◆ **Supplied material**
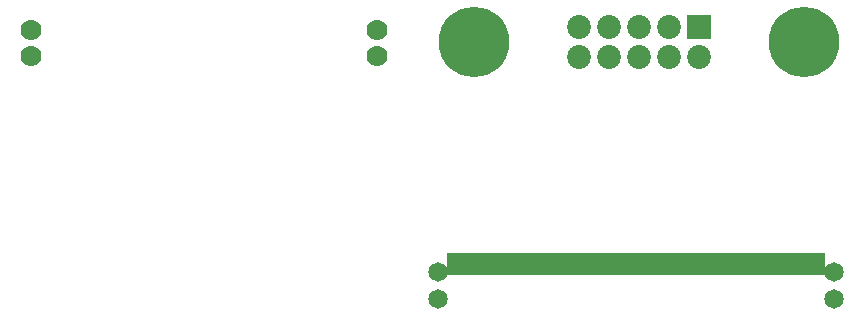
<source format=gts>
G04 #@! TF.FileFunction,Soldermask,Top*
%FSLAX46Y46*%
G04 Gerber Fmt 4.6, Leading zero omitted, Abs format (unit mm)*
G04 Created by KiCad (PCBNEW 4.0.6) date Tuesday, May 23, 2017 'AMt' 09:33:37 AM*
%MOMM*%
%LPD*%
G01*
G04 APERTURE LIST*
%ADD10C,0.150000*%
%ADD11C,5.968000*%
%ADD12R,2.028000X2.028000*%
%ADD13C,2.028000*%
%ADD14R,0.889000X1.905000*%
%ADD15C,1.651000*%
%ADD16C,1.778000*%
G04 APERTURE END LIST*
D10*
D11*
X95250000Y-40640000D03*
X67310000Y-40640000D03*
D12*
X86360000Y-39370000D03*
D13*
X86360000Y-41910000D03*
X83820000Y-39370000D03*
X83820000Y-41910000D03*
X81280000Y-39370000D03*
X81280000Y-41910000D03*
X78740000Y-39370000D03*
X78740000Y-41910000D03*
X76200000Y-39370000D03*
X76200000Y-41910000D03*
D14*
X96557500Y-59448700D03*
X95922500Y-59448700D03*
X95287500Y-59448700D03*
X94652500Y-59448700D03*
X94017500Y-59448700D03*
X93382500Y-59448700D03*
X92747500Y-59448700D03*
X92112500Y-59448700D03*
X91477500Y-59448700D03*
X90842500Y-59448700D03*
X90207500Y-59448700D03*
X89572500Y-59448700D03*
X88937500Y-59448700D03*
X88302500Y-59448700D03*
X87667500Y-59448700D03*
X87032500Y-59448700D03*
X86397500Y-59448700D03*
X85762500Y-59448700D03*
X85127500Y-59448700D03*
X84492500Y-59448700D03*
X83857500Y-59448700D03*
X83222500Y-59448700D03*
X82587500Y-59448700D03*
X81952500Y-59448700D03*
X81317500Y-59448700D03*
X80682500Y-59448700D03*
X80047500Y-59448700D03*
X79412500Y-59448700D03*
X78777500Y-59448700D03*
X78142500Y-59448700D03*
X77507500Y-59448700D03*
X76872500Y-59448700D03*
X76237500Y-59448700D03*
X75602500Y-59448700D03*
X74967500Y-59448700D03*
X74332500Y-59448700D03*
X73697500Y-59448700D03*
X73062500Y-59448700D03*
X72427500Y-59448700D03*
X71792500Y-59448700D03*
X71157500Y-59448700D03*
X70522500Y-59448700D03*
X69887500Y-59448700D03*
X69252500Y-59448700D03*
X68617500Y-59448700D03*
X67982500Y-59448700D03*
X67347500Y-59448700D03*
X66712500Y-59448700D03*
X66077500Y-59448700D03*
X65442500Y-59448700D03*
D15*
X97764000Y-62357000D03*
X64236000Y-62357000D03*
X97764000Y-60096400D03*
X64236000Y-60096400D03*
D16*
X29794200Y-39573200D03*
X59105800Y-39573200D03*
X29794200Y-41833800D03*
X59105800Y-41833800D03*
M02*

</source>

◆ **Task goal**
Every line in the records above that contains the word "APERTURE" is to be copied out.

◆ **Task solution**
G04 APERTURE LIST*
G04 APERTURE END LIST*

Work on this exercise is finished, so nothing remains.